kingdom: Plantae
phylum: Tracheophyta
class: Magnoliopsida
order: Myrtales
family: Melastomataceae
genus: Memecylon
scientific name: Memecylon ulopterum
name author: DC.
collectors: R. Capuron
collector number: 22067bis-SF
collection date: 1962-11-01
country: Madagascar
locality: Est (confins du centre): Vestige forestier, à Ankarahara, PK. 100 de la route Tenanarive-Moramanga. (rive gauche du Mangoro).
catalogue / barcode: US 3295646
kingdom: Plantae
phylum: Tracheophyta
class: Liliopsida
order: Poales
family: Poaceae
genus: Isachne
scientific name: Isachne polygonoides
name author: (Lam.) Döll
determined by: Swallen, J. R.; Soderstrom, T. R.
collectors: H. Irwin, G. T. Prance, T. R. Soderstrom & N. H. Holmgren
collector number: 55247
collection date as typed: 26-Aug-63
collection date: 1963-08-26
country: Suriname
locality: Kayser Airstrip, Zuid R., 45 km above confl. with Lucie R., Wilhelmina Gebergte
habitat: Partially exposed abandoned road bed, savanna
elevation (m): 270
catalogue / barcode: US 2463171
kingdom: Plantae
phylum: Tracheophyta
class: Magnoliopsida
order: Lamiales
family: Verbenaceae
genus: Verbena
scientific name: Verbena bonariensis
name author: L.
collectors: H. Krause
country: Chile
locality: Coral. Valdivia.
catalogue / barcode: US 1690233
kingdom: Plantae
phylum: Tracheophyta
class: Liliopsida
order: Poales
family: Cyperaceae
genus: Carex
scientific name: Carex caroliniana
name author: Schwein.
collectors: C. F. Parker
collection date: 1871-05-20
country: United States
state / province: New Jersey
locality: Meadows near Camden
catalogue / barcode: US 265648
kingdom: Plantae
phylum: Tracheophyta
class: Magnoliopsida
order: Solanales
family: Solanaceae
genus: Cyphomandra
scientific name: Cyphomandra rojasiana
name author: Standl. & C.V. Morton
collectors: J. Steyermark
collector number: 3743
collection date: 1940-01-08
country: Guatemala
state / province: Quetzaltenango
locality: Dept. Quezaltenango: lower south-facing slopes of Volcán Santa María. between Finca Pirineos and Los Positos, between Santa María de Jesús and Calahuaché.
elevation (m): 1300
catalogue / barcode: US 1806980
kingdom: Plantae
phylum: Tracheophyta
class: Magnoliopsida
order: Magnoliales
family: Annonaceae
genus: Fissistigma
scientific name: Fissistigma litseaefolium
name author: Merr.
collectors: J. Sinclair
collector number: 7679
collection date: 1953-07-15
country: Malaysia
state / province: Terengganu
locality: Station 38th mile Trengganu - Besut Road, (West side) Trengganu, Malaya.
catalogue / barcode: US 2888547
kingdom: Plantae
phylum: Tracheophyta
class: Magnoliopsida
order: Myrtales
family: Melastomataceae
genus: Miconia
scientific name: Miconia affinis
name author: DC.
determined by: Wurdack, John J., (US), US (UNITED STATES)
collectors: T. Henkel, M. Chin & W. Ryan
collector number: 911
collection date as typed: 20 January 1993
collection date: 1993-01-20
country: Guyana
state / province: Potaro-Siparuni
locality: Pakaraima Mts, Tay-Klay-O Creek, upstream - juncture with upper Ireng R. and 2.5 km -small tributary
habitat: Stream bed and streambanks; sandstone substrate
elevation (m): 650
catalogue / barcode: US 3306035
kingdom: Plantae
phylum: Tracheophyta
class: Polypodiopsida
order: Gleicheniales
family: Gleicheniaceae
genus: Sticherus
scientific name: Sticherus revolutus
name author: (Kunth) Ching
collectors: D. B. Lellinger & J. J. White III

§ Task to carry out
Could you extract every line of the listing above and repeat each one character for character?

§ Written answer
kingdom: Plantae
phylum: Tracheophyta
class: Magnoliopsida
order: Myrtales
family: Melastomataceae
genus: Memecylon
scientific name: Memecylon ulopterum
name author: DC.
collectors: R. Capuron
collector number: 22067bis-SF
collection date: 1962-11-01
country: Madagascar
locality: Est (confins du centre): Vestige forestier, à Ankarahara, PK. 100 de la route Tenanarive-Moramanga. (rive gauche du Mangoro).
catalogue / barcode: US 3295646
kingdom: Plantae
phylum: Tracheophyta
class: Liliopsida
order: Poales
family: Poaceae
genus: Isachne
scientific name: Isachne polygonoides
name author: (Lam.) Döll
determined by: Swallen, J. R.; Soderstrom, T. R.
collectors: H. Irwin, G. T. Prance, T. R. Soderstrom & N. H. Holmgren
collector number: 55247
collection date as typed: 26-Aug-63
collection date: 1963-08-26
country: Suriname
locality: Kayser Airstrip, Zuid R., 45 km above confl. with Lucie R., Wilhelmina Gebergte
habitat: Partially exposed abandoned road bed, savanna
elevation (m): 270
catalogue / barcode: US 2463171
kingdom: Plantae
phylum: Tracheophyta
class: Magnoliopsida
order: Lamiales
family: Verbenaceae
genus: Verbena
scientific name: Verbena bonariensis
name author: L.
collectors: H. Krause
country: Chile
locality: Coral. Valdivia.
catalogue / barcode: US 1690233
kingdom: Plantae
phylum: Tracheophyta
class: Liliopsida
order: Poales
family: Cyperaceae
genus: Carex
scientific name: Carex caroliniana
name author: Schwein.
collectors: C. F. Parker
collection date: 1871-05-20
country: United States
state / province: New Jersey
locality: Meadows near Camden
catalogue / barcode: US 265648
kingdom: Plantae
phylum: Tracheophyta
class: Magnoliopsida
order: Solanales
family: Solanaceae
genus: Cyphomandra
scientific name: Cyphomandra rojasiana
name author: Standl. & C.V. Morton
collectors: J. Steyermark
collector number: 3743
collection date: 1940-01-08
country: Guatemala
state / province: Quetzaltenango
locality: Dept. Quezaltenango: lower south-facing slopes of Volcán Santa María. between Finca Pirineos and Los Positos, between Santa María de Jesús and Calahuaché.
elevation (m): 1300
catalogue / barcode: US 1806980
kingdom: Plantae
phylum: Tracheophyta
class: Magnoliopsida
order: Magnoliales
family: Annonaceae
genus: Fissistigma
scientific name: Fissistigma litseaefolium
name author: Merr.
collectors: J. Sinclair
collector number: 7679
collection date: 1953-07-15
country: Malaysia
state / province: Terengganu
locality: Station 38th mile Trengganu - Besut Road, (West side) Trengganu, Malaya.
catalogue / barcode: US 2888547
kingdom: Plantae
phylum: Tracheophyta
class: Magnoliopsida
order: Myrtales
family: Melastomataceae
genus: Miconia
scientific name: Miconia affinis
name author: DC.
determined by: Wurdack, John J., (US), US (UNITED STATES)
collectors: T. Henkel, M. Chin & W. Ryan
collector number: 911
collection date as typed: 20 January 1993
collection date: 1993-01-20
country: Guyana
state / province: Potaro-Siparuni
locality: Pakaraima Mts, Tay-Klay-O Creek, upstream - juncture with upper Ireng R. and 2.5 km -small tributary
habitat: Stream bed and streambanks; sandstone substrate
elevation (m): 650
catalogue / barcode: US 3306035
kingdom: Plantae
phylum: Tracheophyta
class: Polypodiopsida
order: Gleicheniales
family: Gleicheniaceae
genus: Sticherus
scientific name: Sticherus revolutus
name author: (Kunth) Ching
collectors: D. B. Lellinger & J. J. White III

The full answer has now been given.